Sylvia St. Cyr , Account Executive, Midwest Region
The 60’s were complicated. To set context, I remember atomic bomb safety drills vividly. I never attended school with a student of color, or a student with special needs. We were all traditional June and Ward Cleaver kids, growing up in a world that seemed so calm on the surface, as deep underlying national concerns and issues were spiraling out of control underneath.
By the time I was in 6th grade, the Vietnam War was in full swing, The Beatles were a music revolution, and classroom practices slowly started shifting away from traditional norms.
One teacher stands out for me during that time period – Mr. Henry Schmidt. He was my 6th grade teacher and he fascinated me! I never knew what to expect in his classroom, and learning took a turn for me that year from seeming imprisonment to an endless world of fascinating topics to explore. I never realized that learning could be fun, complex, and interesting! Mr. Schmidt had us all captivated, at all times. I remember listening to the lyrics of “Hey Jude” with headphones on and then being probed with complicated questions about the song… What does it mean? How can you interpret the lyrics? How does it connect to you? Our Christmas party was at his house, and he took us each out on a toboggan dragged across the ice on a snowmobile. I STILL remember how exhilarating and cold it was, and how the hot chocolate his wife made for us afterwards warmed the life back into my hands and toes. My favorite Mr. Schmidt memory is when he came into our classroom after recess and began putting all of our desks into a pod… What was he up to? He then proceeded to climb on top of the desks (“Oh Captain, my Captain” style). Once on top, he had a golf club in his hand, and he showed us how to swing it. I kept looking over my shoulder waiting for the principal to see him and drag him off! I was seriously worried that he’d gone too far.

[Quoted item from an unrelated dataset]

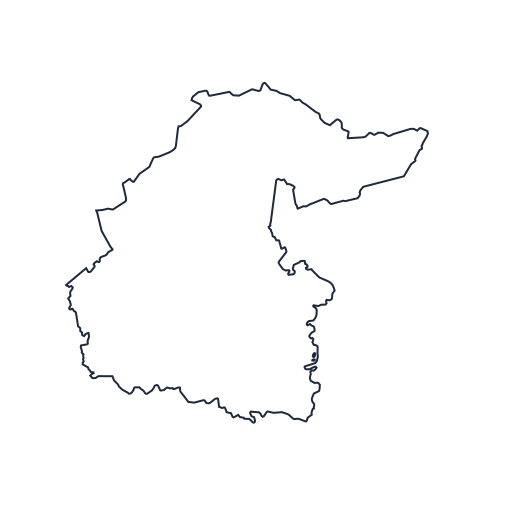 the Region of Tyumen', rotated 348°
{"feature_id": "RUS-2398", "entity_name": "Tyumen'", "entity_type": "Region", "adm_level": 1, "iso_a3": "RUS", "parent_name": "Russia", "parent_adm1": "", "projection": "orthographic", "projection_center": [69.281, 57.561], "detail": "fine", "context": "isolated", "style": "outline", "palette": "slate", "viewbox_px": 512, "rotation_deg": 348, "n_neighbors": 0, "source": "natural_earth", "source_scale": "10m", "svg_char_len": 6062}
<svg xmlns="http://www.w3.org/2000/svg" viewBox="0 0 512 512"><g transform="rotate(348 256 256)"><path d="M229.0,414.7L228.1,413.2L227.5,411.0L226.5,409.6L218.6,407.1L217.6,408.1L218.2,411.5L218.8,412.2L220.6,413.2L220.8,415.9L220.7,417.2L220.3,418.1L219.3,418.6L218.4,418.2L216.1,414.7L215.3,413.9L210.8,412.8L210.3,411.6L206.7,410.2L205.6,407.7L200.8,409.2L200.0,408.8L199.6,408.1L198.8,404.5L194.8,402.7L194.3,398.9L193.9,397.8L193.3,397.4L191.5,397.7L188.5,395.9L189.2,387.8L188.7,387.2L186.4,387.2L180.5,390.1L179.2,390.3L177.2,389.6L176.5,388.9L176.2,387.5L175.4,386.4L174.6,386.1L165.3,386.6L159.5,384.7L154.0,373.1L153.8,371.8L154.3,369.0L154.0,368.7L151.9,368.5L148.1,369.2L147.4,368.8L147.3,368.2L146.8,367.9L144.1,367.5L141.8,366.2L139.9,366.8L138.4,367.9L135.1,367.9L134.4,367.5L133.2,362.3L132.0,361.5L129.9,361.9L127.9,364.5L126.0,366.0L120.9,368.1L119.8,367.9L119.2,367.4L117.8,364.2L115.7,362.1L114.7,360.2L110.2,359.3L109.3,359.7L108.4,361.5L106.2,363.7L104.6,364.4L103.2,364.4L102.1,363.0L97.4,358.9L94.9,355.4L94.3,352.9L91.3,348.3L90.5,343.7L77.5,340.9L76.3,340.9L73.8,342.0L71.6,341.7L70.5,341.2L69.0,338.5L70.9,337.3L72.8,336.9L72.8,336.0L70.3,335.1L69.5,333.0L68.7,332.0L68.5,330.0L64.0,326.0L64.3,324.3L65.5,323.4L65.4,320.8L66.1,319.8L66.1,317.9L66.8,316.3L65.5,314.4L66.0,312.8L65.6,308.6L66.3,307.1L71.9,307.3L73.3,306.8L73.6,304.0L75.8,300.6L76.3,296.7L75.9,296.3L73.0,297.0L71.2,298.6L69.7,297.4L69.6,296.9L69.9,294.7L68.5,292.8L69.0,290.7L69.0,290.0L67.4,287.8L67.4,286.9L68.1,273.9L67.7,273.0L66.5,272.1L65.6,269.5L65.0,269.3L63.4,269.8L62.3,268.7L62.4,268.0L64.6,265.6L64.7,264.3L64.5,261.5L63.5,258.4L66.2,256.5L66.4,254.0L66.8,252.7L67.5,251.7L69.6,249.8L70.2,248.7L69.1,246.9L66.6,247.4L66.0,246.4L64.4,245.5L64.2,244.9L87.3,232.6L88.5,236.4L88.8,236.8L90.2,237.1L91.3,236.7L95.9,232.9L96.1,231.9L95.4,230.4L96.4,229.3L99.3,228.1L100.4,229.1L101.6,229.1L102.1,228.6L102.4,226.7L103.7,224.9L108.8,224.1L110.5,223.4L112.0,221.6L117.0,220.0L117.0,219.5L115.4,216.3L110.2,199.3L109.7,181.3L109.2,178.3L116.0,179.1L120.9,178.9L125.6,180.8L139.1,175.7L140.3,174.8L140.7,173.5L140.9,172.1L140.7,160.1L140.5,158.9L140.8,157.6L141.2,157.1L142.9,156.7L148.2,154.3L148.8,154.6L149.1,155.5L151.1,157.8L151.9,158.0L159.1,151.4L170.3,146.6L173.8,141.6L175.9,138.9L176.9,138.3L181.6,138.6L193.4,136.5L197.4,134.9L199.4,133.7L200.6,131.4L206.3,114.7L207.3,113.1L209.5,113.3L217.1,109.8L233.3,98.4L233.5,97.4L232.6,95.8L225.4,90.3L226.2,88.4L227.6,86.9L233.7,83.8L240.7,83.8L241.9,84.1L242.5,85.0L243.2,88.8L243.6,89.5L244.8,89.7L264.0,89.9L264.6,90.4L265.4,92.0L267.3,94.1L272.7,95.6L286.9,92.1L292.9,95.2L293.7,95.1L294.8,94.8L298.3,89.2L299.8,88.4L300.7,88.5L303.6,93.5L304.8,96.2L310.4,98.8L313.4,101.7L322.4,106.4L326.3,111.5L327.5,111.9L330.6,111.9L331.2,112.3L333.3,115.5L336.1,118.0L344.1,127.3L347.2,129.8L347.6,130.8L347.5,134.0L347.7,135.3L350.8,140.1L355.5,143.4L363.1,139.4L364.3,139.4L365.5,140.2L366.4,141.3L367.4,143.3L367.1,146.3L366.6,148.1L366.8,149.1L367.5,150.3L372.3,153.4L372.4,153.9L371.1,157.4L370.3,159.1L370.4,159.9L385.7,162.2L388.0,162.0L392.5,159.2L394.1,159.7L396.2,161.7L397.2,162.1L401.2,160.8L405.4,161.8L406.2,162.2L410.2,166.2L412.5,166.2L415.5,165.3L433.7,163.8L436.7,164.4L439.7,166.9L442.6,165.1L443.6,165.1L449.6,169.4L449.7,171.7L448.0,174.5L442.7,180.2L441.8,181.9L440.9,182.6L440.7,183.5L440.9,185.0L440.6,185.7L438.5,186.2L437.5,187.0L432.3,193.4L431.7,194.4L431.9,195.6L431.5,196.2L426.8,198.4L417.2,208.8L375.3,210.6L371.7,213.5L370.6,215.3L370.8,216.5L370.0,218.3L367.4,220.6L354.7,220.9L352.9,220.1L340.6,220.8L339.7,220.5L337.0,216.1L334.3,214.2L319.3,216.7L315.4,217.9L312.4,217.2L306.7,218.4L306.4,217.5L306.5,215.6L305.7,214.0L305.5,212.1L306.0,199.7L306.2,198.6L307.6,197.6L308.0,196.5L306.9,195.0L303.8,192.7L301.4,192.2L299.4,187.0L296.6,187.2L293.9,185.3L292.5,185.5L291.5,186.3L277.5,225.9L276.4,227.9L276.4,229.3L274.4,230.1L274.5,231.2L276.0,233.5L275.9,235.1L276.5,236.6L276.4,240.3L278.3,241.5L279.1,244.9L281.5,245.4L281.8,246.0L282.3,254.0L283.0,254.3L285.6,253.4L286.2,253.7L286.5,255.1L286.7,257.6L286.4,258.5L277.0,266.5L276.7,267.2L276.9,268.3L279.5,274.3L282.0,276.4L284.8,276.6L285.6,277.1L285.4,278.2L283.9,279.7L283.7,280.6L284.0,281.2L288.5,281.6L289.7,281.2L290.3,280.4L290.7,279.4L290.6,278.6L289.6,277.6L289.4,276.1L291.1,272.6L297.2,271.2L298.8,270.2L302.5,270.9L302.7,271.8L302.4,273.9L303.8,274.8L304.4,276.6L304.2,277.2L302.5,277.8L302.3,278.6L302.4,279.1L303.7,280.1L307.6,280.5L308.0,281.7L313.5,290.2L321.3,295.7L323.3,297.7L324.9,300.3L325.6,304.2L325.7,306.2L322.9,308.7L321.4,313.5L320.8,314.1L318.8,314.6L315.9,313.6L315.2,314.6L315.1,317.0L313.8,318.0L310.0,317.2L306.5,317.9L302.1,316.2L301.6,316.7L301.8,317.6L303.6,319.3L304.1,320.6L304.0,322.2L303.1,325.6L302.2,327.4L301.3,328.7L299.1,330.7L298.3,331.0L294.1,330.7L292.8,331.3L291.6,332.8L291.4,333.6L292.0,334.5L294.6,333.8L296.1,335.8L297.4,336.5L297.9,337.4L298.1,339.9L297.6,341.5L294.0,342.8L291.5,345.3L291.4,345.8L292.2,347.6L293.0,348.1L294.0,347.9L294.7,349.0L294.4,350.4L293.3,351.9L294.0,354.9L296.2,355.8L297.3,356.8L297.3,358.2L295.8,364.7L295.6,367.3L293.6,371.5L291.8,373.1L281.9,374.0L280.6,374.3L280.4,375.3L280.9,376.8L281.6,377.3L284.9,377.9L289.6,376.6L291.5,376.7L292.0,377.8L290.7,379.1L288.6,380.1L286.6,379.5L285.0,380.7L285.0,382.9L283.5,385.9L283.3,387.0L283.5,389.1L283.9,389.8L287.0,392.4L289.9,392.7L290.7,393.3L291.7,395.3L290.2,400.2L289.5,401.2L283.9,402.6L281.4,406.4L280.8,407.8L280.7,409.0L281.1,410.9L282.1,412.8L282.0,413.8L280.9,416.4L280.9,417.2L279.7,417.4L278.1,420.0L277.7,421.2L277.5,422.9L273.5,424.6L272.7,425.3L271.4,427.6L270.7,428.2L270.0,428.1L264.4,424.4L262.8,423.8L259.6,423.5L258.4,422.7L255.1,418.1L253.9,417.1L248.7,414.1L240.8,413.1L235.0,410.5L234.0,410.8L230.6,414.2L229.0,414.7ZM291.7,366.8L292.4,366.5L293.1,365.3L293.5,363.9L293.3,363.2L292.2,363.4L291.1,364.9L290.7,366.2L291.7,366.8ZM290.4,370.4L291.3,370.3L292.0,369.8L291.9,369.4L290.8,369.0L289.3,369.6L289.3,369.9L290.4,370.4Z" fill="none" stroke="#1e293b" stroke-width="2"/></g></svg>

I absolutely treasure the memories he gave me, and he was the inspiration for me to become a teacher myself. I looked him up several years ago, and when I called to speak to him, the school secretary said: “He’s with his class right now… making furniture”. I was not surprised. He was happy to hear from me, but I could tell he didn’t remember me. I thanked him for the strong contribution he had in my path to becoming a teacher. What Mr. Schmidt never knew at the time was that things at home were not safe or comfortable for me, and that I was experiencing fear and stress. He didn’t know that being in his classroom was the very best part of my day, and the very safest and understood I would ever feel. I always kept this in mind when I was teaching. As educators, we may be the only safe haven for a student. This is a non-negotiable that every student deserves; a safe place.
Mr. Schmidt taught me one more lesson on that last call, of course. He taught me that even though I may never remember every student I ever taught over the decades, it doesn’t mean that they will forget me. How do I want them to remember me? My goal as a teacher was to be that catalyst for my students… to open doors for them to new experiences; to welcome them and make them feel safe and engaged. I’m sure I wasn’t as effective as Mr. Schmidt, as he set the bar very high, but what a wonderful example he was for me to consider in my own work. It’s the distinction between being a teacher or an educator. I believe I was an educator and I also believe it’s because of him.